◆ **Provided text**

There are many ways to get close again to the Vietnam War.  Watching the movie The US vs. John Lennon is one.  I did it with three other people late on Tuesday night, the theater virtually abandoned, a tiny group watching massive groups mobilize for peace and against war on the screen in front of it.  But it is impossible to actually relive the Vietnam War unless you were actually in that war and lived it a first time.  And one thing we know is that George W. Bush, whether he was with his National Guard unit in Texas, or whether he abandoned it for an Alabama chickenhawk’s political campaign, was not in Vietnam.  And so he will not ever be able to relive the Vietnam War.
 
But he sure has tried nonetheless, by invading Iraq, another war where American buffoons think they can bring their notions of government, right out of thin air, to a place where those notions have never organically existed.  That Bush has even attempted such a thing derives directly from the fact that he missed participating in the earlier attempt in Vietnam.  There is no better teacher than experience, and Bush never witnessed the hubris of trying to impose upon tens of millions of culturally different people a different culture by using 18 and 20 year old American males as tutors.  If he had actually personally witnessed such foolishness, then he would probably, and I emphasize probably, not have repeated it.

◆ **Recorded data**
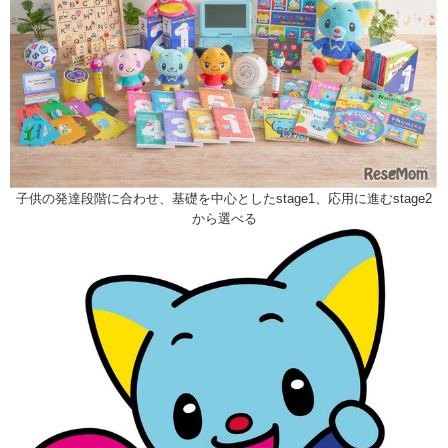
子供の発達段階に合わせ、基礎を中心としたstage1、応用に進むstage2
から選べる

◆ **Task objective**
Please carry on the piece about George W. Bush and the Vietnam War from its last paragraph. The lines above aren't needed for this.

◆ **Answer to this task**
The young Bush instead over the years sucked down the conservative party line that our hands were tied behind our backs in Vietnam, an easy line to adopt from the comfort of the so-called homeland.  Even though millions of Vietnamese lay shot, incinerated, and dead at the very untied hands of the US military, Bush was spoon fed such garbage in his Houston and Texas circles in which he grew up.  His father, who actually flew a fighter plane as a young man in WWII, declared that America had kicked the Vietnam syndrome with his Gulf War.  And now we all sit and watch his son try and kick his own Vietnam syndrome with his Iraq War.  This week, twenty more American soldiers – one from here in Houston, a young twenty year old man – died, as did many, many more Iraqis now engaged in an ugly civil war unleashed by the US invasion.  All those who died this week, like the many before them, died most directly for one cause and one cause only – George W. Bush’s Vietnam Syndrome – a syndrome in which a cowardly young man simultaneously and hypocritically talks a tough militaristic game, and later when put in power attempts to defeat the unconscious memories of his own earlier cowardice by unleashing a foolish war machine, ironically, yet again, from the safety of his home.  Had George W. Bush come from a progressive family, in the intervening years he might instead have found himself in a therapist’s office, discussing the conflicting feelings that he had, and perhaps coming to very different conclusions.  He might have understood how profound and honest his own fear of the Vietnam War really was, and that the devil’s side of his own internal conflict wasn’t his fear, but the hypocritical words he simultaneously spoke in favor of war in order to please his family, and especially his father.  But George Bush did not grow up in a progressive family.  He grew up in a regressive family, and those families and the many like them reacted to the passions unleashed by the Vietnam War by doubling their efforts to regress the country.  They have worked extraordinarily hard at this, and they have damaged many things.  Their propaganda efforts, spouted through all manner of major media, have in the recent years convinced many other poor, hard-working, and trusting Americans to share their regressive views.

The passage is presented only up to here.